Could you put the lines of the records into a numbered list, starting at the line that contains "How many lines are shown in the chart?" and ending at the last line of the records, with both ends included? Leave out the blank lines and the pictures.
*** Material for this exercise ***
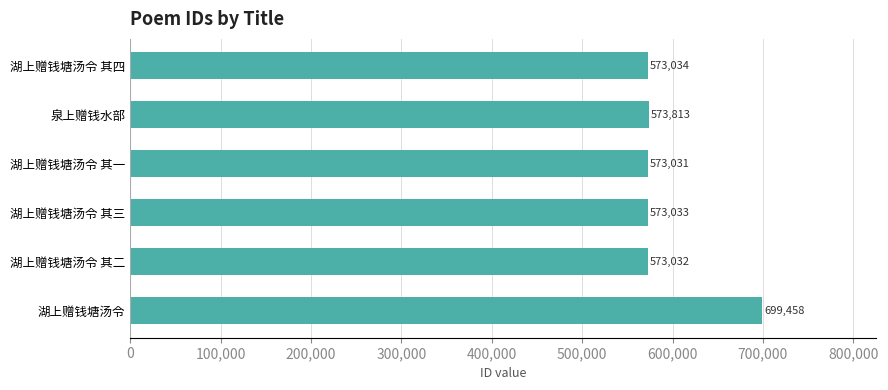

Reading top to bottom, extract all data points from this chart.

湖上赠钱塘汤令 其四=573034	泉上赠钱水部=573813	湖上赠钱塘汤令 其一=573031	湖上赠钱塘汤令 其三=573033	湖上赠钱塘汤令 其二=573032	湖上赠钱塘汤令=699458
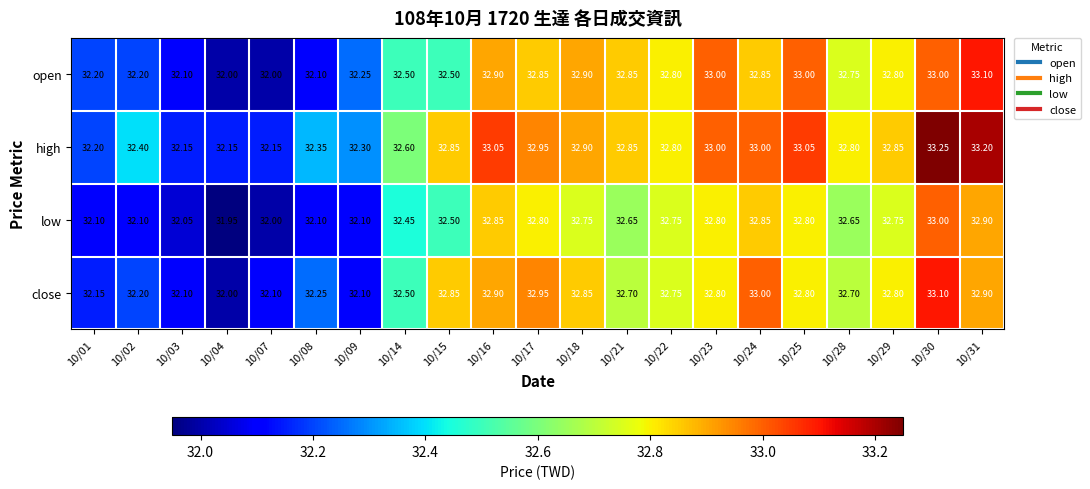

Which series has the largest total across all categories?

high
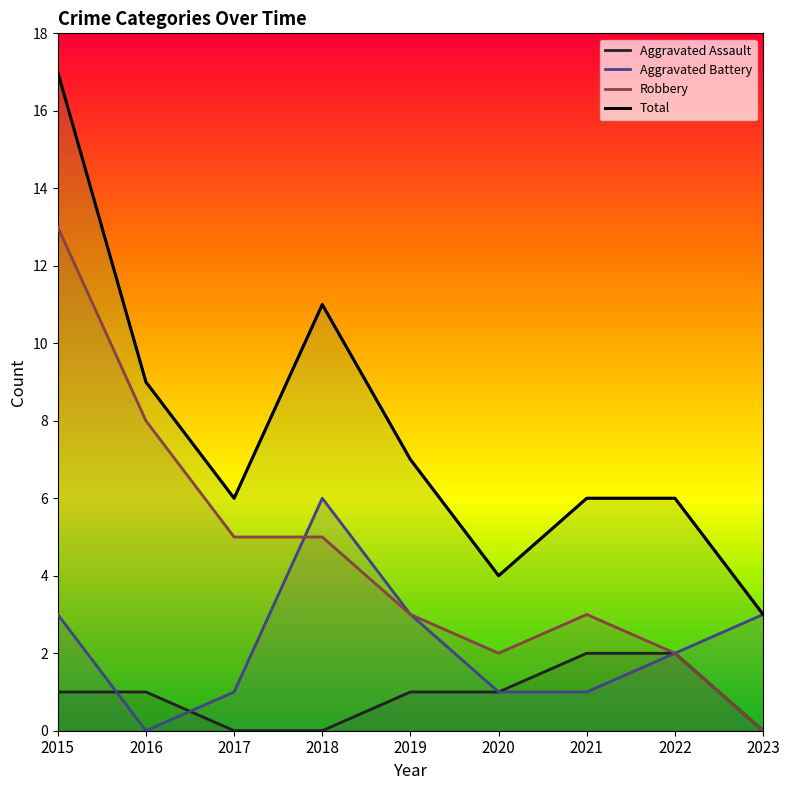

How many lines are shown in the chart?

4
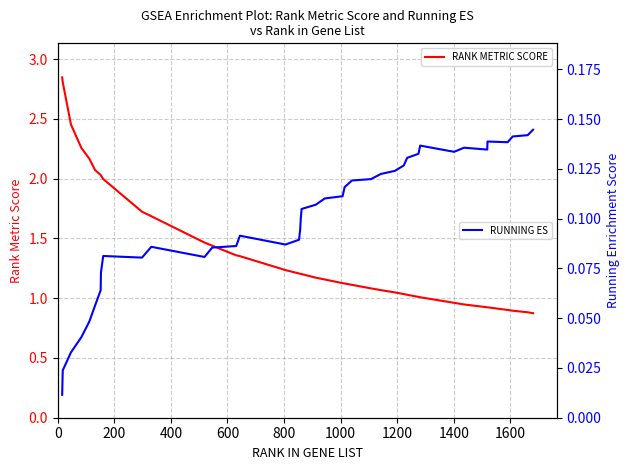

How many distinct data groups are displayed?

2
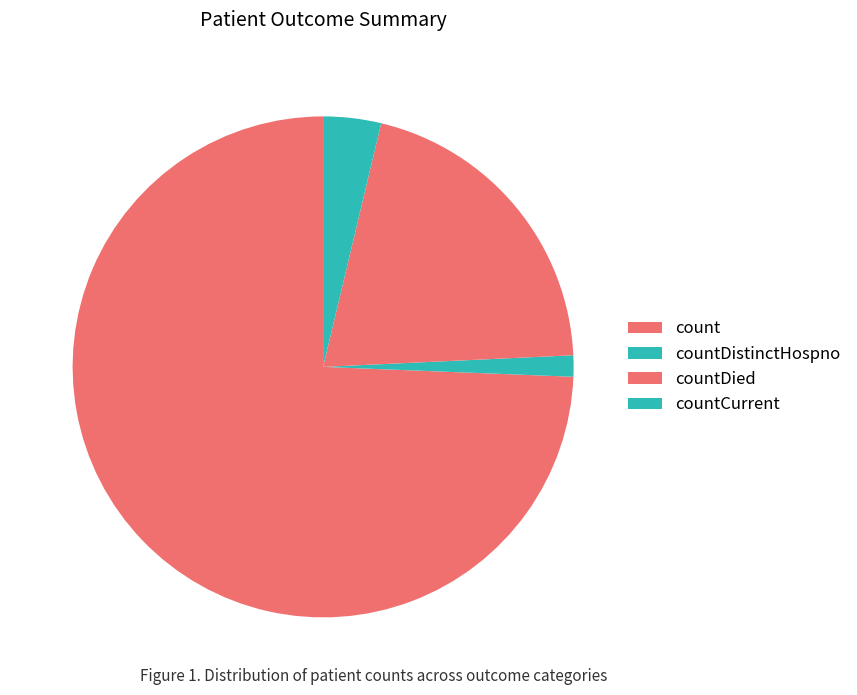

To the nearest percent, what percentage of the pie is countDied?

21%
*** End of Material for this exercise ***
Written reply:
1. How many lines are shown in the chart?
2. 4
3. How many distinct data groups are displayed?
4. 2
5. To the nearest percent, what percentage of the pie is countDied?
6. 21%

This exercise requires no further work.